**TASK DETAILS:** Copy the items below verbatim, from their start through the line containing "text_box 2018 [625, 633, 750, 696]", including both ends, and leave the images themselves out of your answer.

**DATA SECTION:**

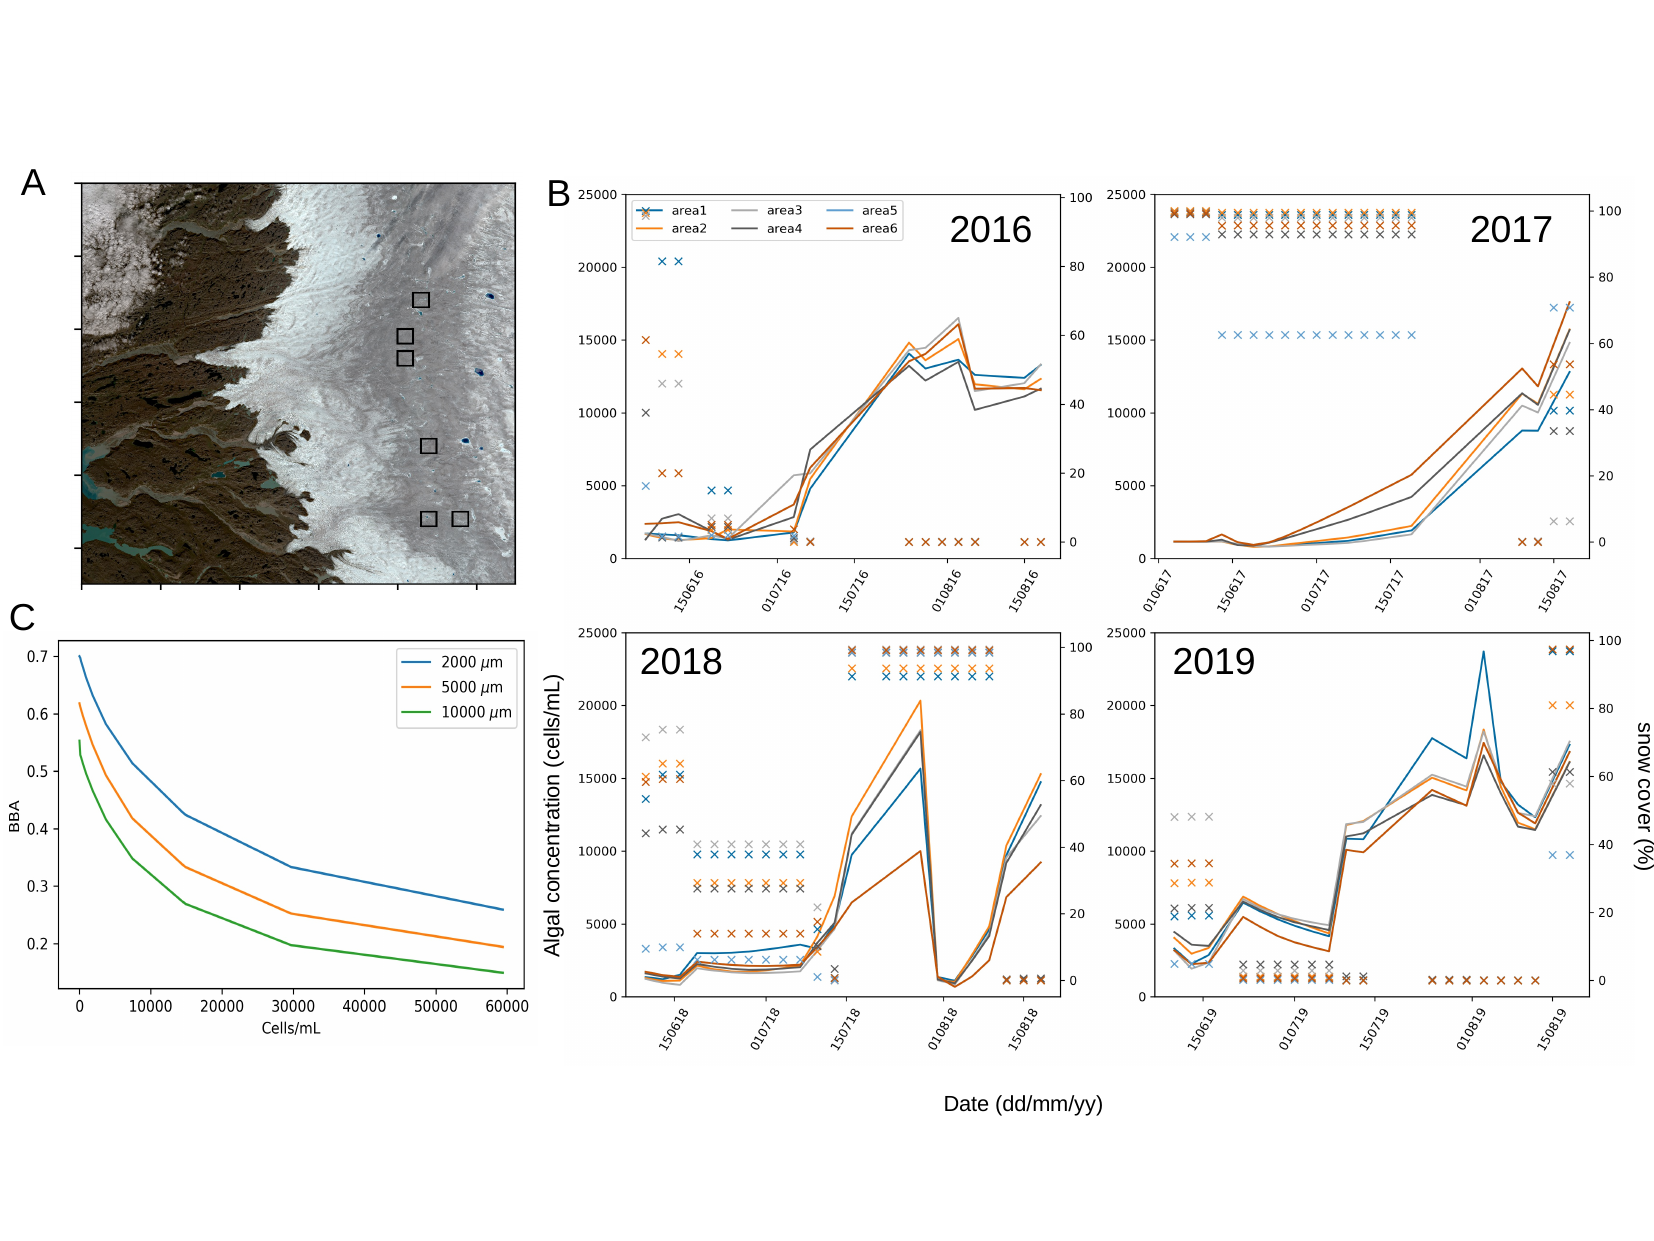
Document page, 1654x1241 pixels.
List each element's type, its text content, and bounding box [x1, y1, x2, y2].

text_box 2017 [1455, 201, 1580, 263]
text_box snow cover (%) [1603, 707, 1654, 1041]
text_box 2016 [934, 201, 1059, 263]
picture [564, 176, 1635, 1066]
text_box 2019 [1157, 633, 1282, 696]
text_box Algal concentration (cells/mL) [538, 639, 595, 973]
text_box B [531, 165, 643, 225]
text_box 2018 [625, 633, 750, 696]
text_box C [0, 588, 103, 647]
text_box Date (dd/mm/yy) [928, 1083, 1264, 1146]
picture [3, 631, 538, 1046]
picture [70, 171, 523, 590]
text_box A [6, 153, 115, 212]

**OUTPUT OF THE EXERCISE:**
Document page, 1654x1241 pixels.
List each element's type, its text content, and bounding box [x1, y1, x2, y2].

text_box 2017 [1455, 201, 1580, 263]
text_box snow cover (%) [1603, 707, 1654, 1041]
text_box 2016 [934, 201, 1059, 263]
picture [564, 176, 1635, 1066]
text_box 2019 [1157, 633, 1282, 696]
text_box Algal concentration (cells/mL) [538, 639, 595, 973]
text_box B [531, 165, 643, 225]
text_box 2018 [625, 633, 750, 696]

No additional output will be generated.